Un documento con una serie di domande a 350 atleti di 24 nazionali diverse, tutti anonimi: è lo studio-sondaggio messo in piedi dall’International Rugby Players Association per tastare il terreno circa alcuni aspetti di cui spesso si parla senza però che l’opinione dei diretti interessati sia poi così messa in risalto.
I giocatori coinvolti appartengono alle 20 nazionali che andranno alla RWC nipponica del prossimo settembre con l’aggiunta di Germania, Kenya, Hong Kong e Romania. Il 55% degli intervistati (nei mesi di ottobre e novembre) ha tra i 24 e i 29 anni, il 21% tra i 18 e i 23, il 24% dai 30 anni in su.

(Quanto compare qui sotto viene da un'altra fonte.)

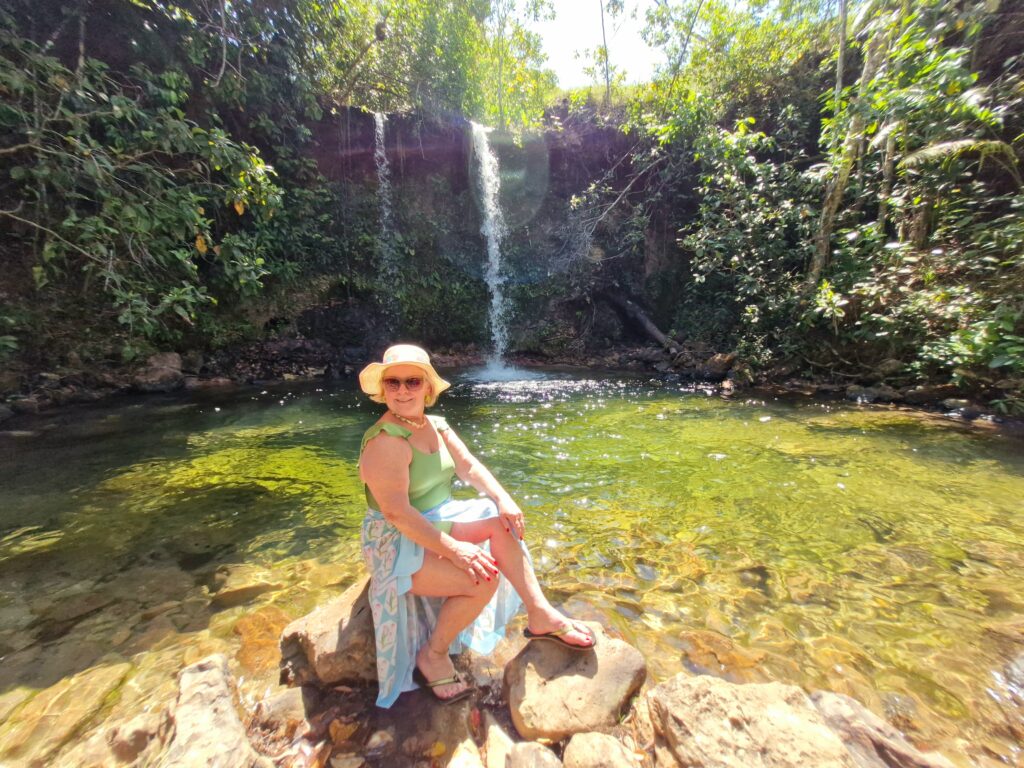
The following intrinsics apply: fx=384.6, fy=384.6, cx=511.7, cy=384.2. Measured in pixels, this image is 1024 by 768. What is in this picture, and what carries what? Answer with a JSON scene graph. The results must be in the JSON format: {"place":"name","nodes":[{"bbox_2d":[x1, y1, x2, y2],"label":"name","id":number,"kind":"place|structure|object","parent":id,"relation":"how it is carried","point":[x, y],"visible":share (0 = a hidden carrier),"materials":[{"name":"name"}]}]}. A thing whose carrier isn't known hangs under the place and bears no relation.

Queste le note metodologiche, ma i contenuti? Si parla di infortuni, di quantità di partite giocate, di preoccupazione per il trattamento (e il futuro) economico, di pressioni per giocare o meno in nazionale, di carichi di lavoro negli allenamenti. OnRugby, a quanto mi risulta l’unico media ovale italiano ad averne finora parlato, rileva come “molti risultati mettono in luce alcune rilevanti differenze tra i giocatori delle nazionali Tier 1, Tier 2 (Canada, USA, Fiji, Tonga, Samoa, Giappone, Georgia, Romania e Russia) e le Emerging Nations (ovvero Germany, Hong Kong, Kenya, Namibia e Uruguay)”.
Un paio le parti – a mio modestissimo parere – più interessanti. La prima quella che riguarda il contatto, nella quale i giocatori si dicono propensi a una limitazione di placcaggi e scontri nelle sessioni di allenamento, siano esse con nei club di appartenenza o delle nazionali. Una risposta di un atleta intervistato non lascia spazio a dubbi: “Contact at training whether in club or international set up needs to be limited. There is enough contact week to week in games so I don’t see why there is any in training. Players need to be protected from under pressure coaching staff”. Non credo serva traduzione.
La seconda è quella della sezione “Availability”. OnRugby lo ha scritto in maniera semplicissima e molto chiara, ecco lo stralcio:
“Il 23% dei giocatori ha ammesso di aver subito pressioni dal club per non giocare per la propria nazione. Il 40% di questi ha poi effettivamente deciso di non aggregarsi alla nazionale, accettando le richieste della propria società. Un altro dato significativo è la differenza di opinione in merito tra i giocatori Tier 1 e Tier 2: nella prima categoria, solo il 7% degli atleti considera tutto questo come un reale problema, mentre nella seconda categoria il 37% lo reputa un tema importante”.
In un clima di professionismo sempre più spinto, con le società dei due più importanti e ambiti campionati di tutta Ovalia (Inghilterra e Francia) che aumentano sempre più il loro investimento economico va da sé che ci troviamo di fronte al tema più importante del futuro di questo sport assieme a quello della salute degli atleti.
Altri dati sparsi: il 45% dei giocatori ha ammesso di aver subito pressioni dagli staff tecnici dei propri club per allenarsi o giocare anche a fronte di non perfette condizioni fisiche, una percentuale che non vede differenze tra nazionali di Tier 1 e 2 ma che cresce di parecchio per le Emerging Nations.
Secondo i giocatori bisognerebbe giocare non più di 25 match a stagione ma ben il 65% degli intervistati scende in campo fino a 30 e anche più gare, per il 54% degli atleti coinvolti non dovrebbero essere giocati test-match al di fuori delle finestre internazionali previste da World Rugby.
Infine: la prima preoccupazione dei giocatori riguarda il rischio di infortuni (21%), seguito (al 18%) dagli aspetti economici. Due argomenti che – a ben vedere – sono strettamente legati tra loro. Curiosità: al terzo posto (16%) a mettere stress agli atleti sono la video analisi e lo studio delle tattiche. Aspetto noioso o semplicemente difficile?